• _RECORDED INFORMATION_:
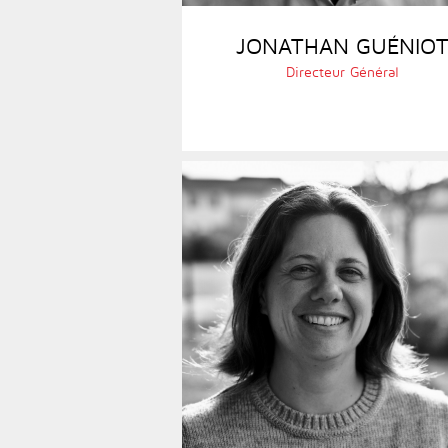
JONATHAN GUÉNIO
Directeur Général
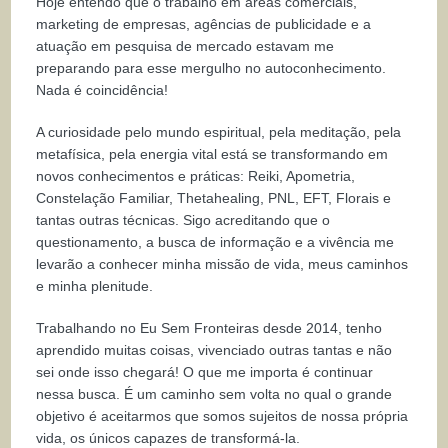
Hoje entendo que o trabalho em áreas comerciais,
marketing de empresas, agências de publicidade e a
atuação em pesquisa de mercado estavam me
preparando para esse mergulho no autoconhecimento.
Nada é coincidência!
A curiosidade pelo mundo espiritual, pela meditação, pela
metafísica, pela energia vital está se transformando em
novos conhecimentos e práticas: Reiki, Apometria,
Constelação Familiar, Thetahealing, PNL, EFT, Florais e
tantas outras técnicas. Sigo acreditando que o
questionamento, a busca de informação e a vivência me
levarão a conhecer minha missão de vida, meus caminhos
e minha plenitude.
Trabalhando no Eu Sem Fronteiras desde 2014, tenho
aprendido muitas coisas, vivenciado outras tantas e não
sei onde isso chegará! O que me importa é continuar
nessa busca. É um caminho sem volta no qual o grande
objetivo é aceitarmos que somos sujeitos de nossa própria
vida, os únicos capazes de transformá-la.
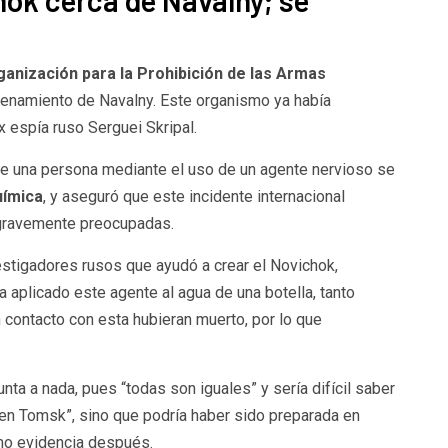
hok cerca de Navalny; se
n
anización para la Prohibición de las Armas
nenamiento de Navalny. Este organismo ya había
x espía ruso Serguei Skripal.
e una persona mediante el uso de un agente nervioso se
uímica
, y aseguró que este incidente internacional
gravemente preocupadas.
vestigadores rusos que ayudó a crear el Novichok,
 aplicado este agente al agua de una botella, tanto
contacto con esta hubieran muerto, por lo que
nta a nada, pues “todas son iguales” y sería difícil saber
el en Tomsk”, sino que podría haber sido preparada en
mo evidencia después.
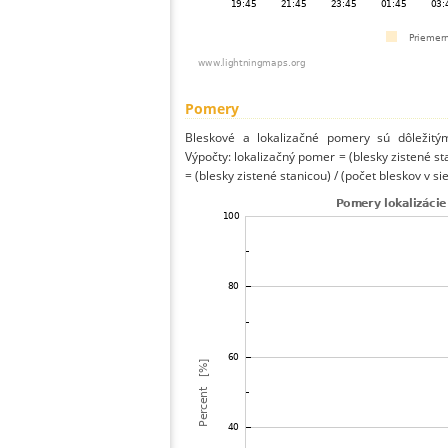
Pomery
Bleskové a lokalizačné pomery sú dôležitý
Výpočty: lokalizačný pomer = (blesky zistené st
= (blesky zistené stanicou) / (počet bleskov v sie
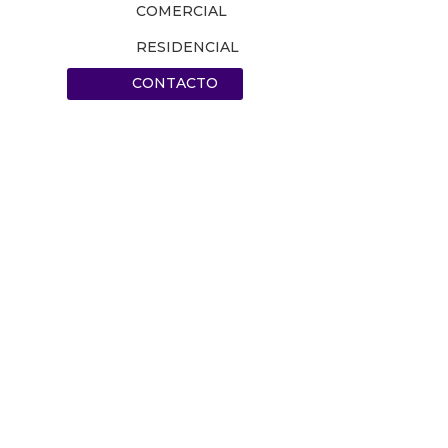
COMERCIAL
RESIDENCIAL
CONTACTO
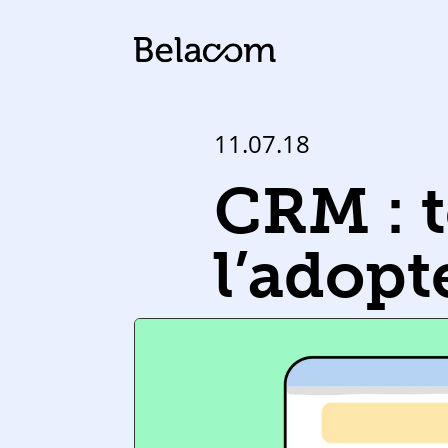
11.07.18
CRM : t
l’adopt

--

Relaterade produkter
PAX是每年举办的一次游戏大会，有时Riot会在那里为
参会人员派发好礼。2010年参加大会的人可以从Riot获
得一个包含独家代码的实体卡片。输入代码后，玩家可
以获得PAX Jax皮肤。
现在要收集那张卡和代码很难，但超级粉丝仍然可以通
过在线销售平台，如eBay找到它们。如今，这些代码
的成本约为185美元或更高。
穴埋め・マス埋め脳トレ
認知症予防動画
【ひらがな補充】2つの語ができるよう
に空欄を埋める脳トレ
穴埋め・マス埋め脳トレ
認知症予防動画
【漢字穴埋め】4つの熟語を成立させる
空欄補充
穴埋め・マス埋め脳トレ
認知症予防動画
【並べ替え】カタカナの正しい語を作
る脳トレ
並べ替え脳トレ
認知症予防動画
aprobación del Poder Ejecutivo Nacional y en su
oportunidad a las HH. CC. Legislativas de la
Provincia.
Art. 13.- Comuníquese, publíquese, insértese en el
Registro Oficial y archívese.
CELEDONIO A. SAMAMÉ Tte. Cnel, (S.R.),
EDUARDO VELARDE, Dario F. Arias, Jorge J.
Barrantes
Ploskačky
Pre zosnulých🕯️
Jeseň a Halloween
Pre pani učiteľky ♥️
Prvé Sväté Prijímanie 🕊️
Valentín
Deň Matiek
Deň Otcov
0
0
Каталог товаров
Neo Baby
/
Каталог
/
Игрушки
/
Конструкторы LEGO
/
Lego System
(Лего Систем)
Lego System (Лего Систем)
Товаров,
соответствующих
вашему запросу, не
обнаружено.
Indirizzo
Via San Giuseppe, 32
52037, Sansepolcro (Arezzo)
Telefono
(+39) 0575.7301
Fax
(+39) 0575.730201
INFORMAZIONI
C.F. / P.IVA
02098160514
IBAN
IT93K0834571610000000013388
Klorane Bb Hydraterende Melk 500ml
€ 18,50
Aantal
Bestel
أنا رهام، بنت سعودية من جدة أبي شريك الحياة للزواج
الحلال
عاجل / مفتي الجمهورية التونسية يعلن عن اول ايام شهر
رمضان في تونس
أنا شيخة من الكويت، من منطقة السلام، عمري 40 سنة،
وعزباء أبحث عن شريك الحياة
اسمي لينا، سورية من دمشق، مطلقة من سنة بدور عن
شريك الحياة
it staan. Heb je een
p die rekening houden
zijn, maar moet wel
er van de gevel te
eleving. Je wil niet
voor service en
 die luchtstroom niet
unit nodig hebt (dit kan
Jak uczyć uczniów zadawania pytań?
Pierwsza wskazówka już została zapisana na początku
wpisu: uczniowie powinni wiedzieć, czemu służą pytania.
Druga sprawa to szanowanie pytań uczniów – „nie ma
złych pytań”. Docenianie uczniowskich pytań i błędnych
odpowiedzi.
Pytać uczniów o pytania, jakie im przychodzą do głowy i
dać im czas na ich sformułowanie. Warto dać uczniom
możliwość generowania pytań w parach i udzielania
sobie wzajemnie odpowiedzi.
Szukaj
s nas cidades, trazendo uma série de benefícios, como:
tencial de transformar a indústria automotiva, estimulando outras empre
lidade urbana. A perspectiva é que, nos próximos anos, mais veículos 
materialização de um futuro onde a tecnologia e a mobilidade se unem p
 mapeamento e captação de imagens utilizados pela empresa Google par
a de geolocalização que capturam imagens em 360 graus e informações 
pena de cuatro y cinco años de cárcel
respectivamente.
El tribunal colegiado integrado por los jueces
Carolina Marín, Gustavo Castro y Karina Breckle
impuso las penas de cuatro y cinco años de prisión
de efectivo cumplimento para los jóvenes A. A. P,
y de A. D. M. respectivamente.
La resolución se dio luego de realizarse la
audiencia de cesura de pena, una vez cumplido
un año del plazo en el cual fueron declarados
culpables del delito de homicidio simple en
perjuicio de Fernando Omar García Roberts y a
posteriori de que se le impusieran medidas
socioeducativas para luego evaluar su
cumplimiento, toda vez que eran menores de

• _TASK TO CARRY OUT_: Reproduce verbatim the lines of the material above between the line holding "JONATHAN GUÉNIO" and the line holding "vida, os únicos capazes de transformá-la.", inclusive. Omit the pictures from your output.

• _PROBLEM SOLUTION_:
JONATHAN GUÉNIO
Directeur Général
Hoje entendo que o trabalho em áreas comerciais,
marketing de empresas, agências de publicidade e a
atuação em pesquisa de mercado estavam me
preparando para esse mergulho no autoconhecimento.
Nada é coincidência!
A curiosidade pelo mundo espiritual, pela meditação, pela
metafísica, pela energia vital está se transformando em
novos conhecimentos e práticas: Reiki, Apometria,
Constelação Familiar, Thetahealing, PNL, EFT, Florais e
tantas outras técnicas. Sigo acreditando que o
questionamento, a busca de informação e a vivência me
levarão a conhecer minha missão de vida, meus caminhos
e minha plenitude.
Trabalhando no Eu Sem Fronteiras desde 2014, tenho
aprendido muitas coisas, vivenciado outras tantas e não
sei onde isso chegará! O que me importa é continuar
nessa busca. É um caminho sem volta no qual o grande
objetivo é aceitarmos que somos sujeitos de nossa própria
vida, os únicos capazes de transformá-la.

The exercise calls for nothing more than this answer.